Estados Unidos y China mantuvieron su peso global
La modificación de los intercambios entre Washington y Beijing no significó que ambas economías se retiraran de las cadenas internacionales. Estados Unidos incrementó sus importaciones totales un 4,4% y su déficit comercial avanzó un 2%. China, por su parte, aumentó sus exportaciones al mundo un 5,5% y amplió su superávit comercial en un 20%.
Para la Fundación INAI, los resultados muestran que la política arancelaria produjo efectos más claros sobre la orientación geográfica del comercio que sobre el volumen global de los intercambios. La reducción de las operaciones directas entre Estados Unidos y China fue acompañada por una búsqueda de proveedores y compradores alternativos. Ese movimiento generó posibilidades para economías capaces de sustituir parcialmente productos que antes circulaban entre las dos potencias.
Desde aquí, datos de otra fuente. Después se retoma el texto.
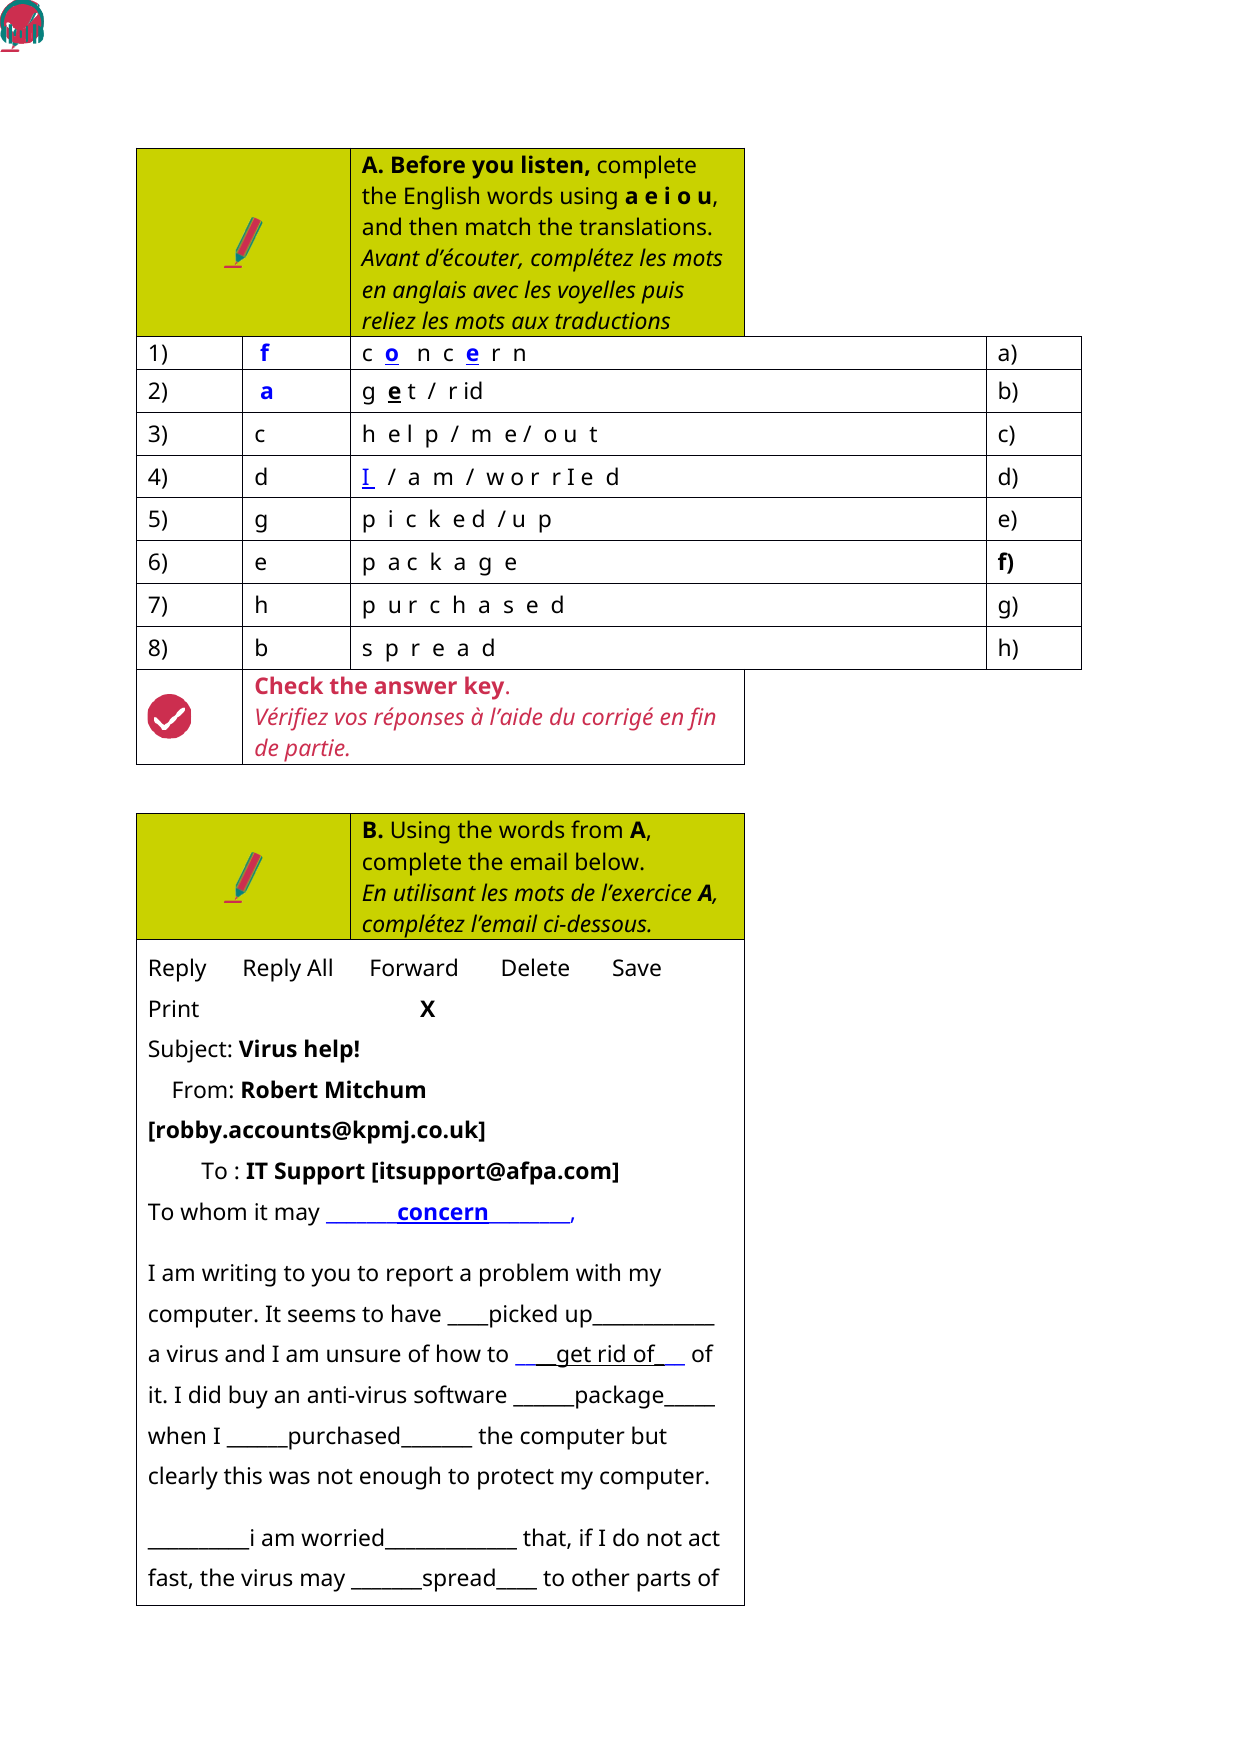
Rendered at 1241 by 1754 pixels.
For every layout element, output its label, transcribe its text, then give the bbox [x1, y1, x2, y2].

El informe también identifica una mayor tendencia hacia acuerdos bilaterales, en contraste con el predominio de reglas multilaterales que caracterizó otras etapas del comercio internacional. La mayoría de los socios de Estados Unidos buscó negociar nuevas condiciones con Washington en lugar de responder mediante una escalada arancelaria comparable a la de China. Así, la transformación se produjo principalmente en la distribución de los flujos y en las relaciones entre mercados.
Argentina aumentó sus exportaciones por encima del promedio mundial
Dentro de ese escenario, las exportaciones argentinas crecieron un 9,3% durante 2025, frente al avance mundial del 6,7%. Las importaciones del país aumentaron todavía más, un 24,7%, en un período caracterizado por una recuperación de los niveles de apertura comercial. El desempeño mostró que la reorganización internacional coincidió con una mayor participación argentina en distintos mercados.
Uno de los cambios más marcados se produjo en las ventas hacia China, que aumentaron cerca del 54%. INAI plantea que una parte de esa expansión podría estar relacionada con la reducción del comercio entre Beijing y Washington. El informe encontró coincidencias entre productos argentinos que aumentaron sus envíos al mercado chino y rubros en los que Estados Unidos perdió participación.
La relación no implica que todo el crecimiento de las exportaciones argentinas hacia China responda exclusivamente a los aranceles estadounidenses. El trabajo la presenta como uno de los factores que podrían haber favorecido desvíos de comercio y la aparición de proveedores alternativos. La magnitud de esas oportunidades dependerá de la evolución de las relaciones entre las dos potencias y de la capacidad argentina para sostener su presencia en esos mercados.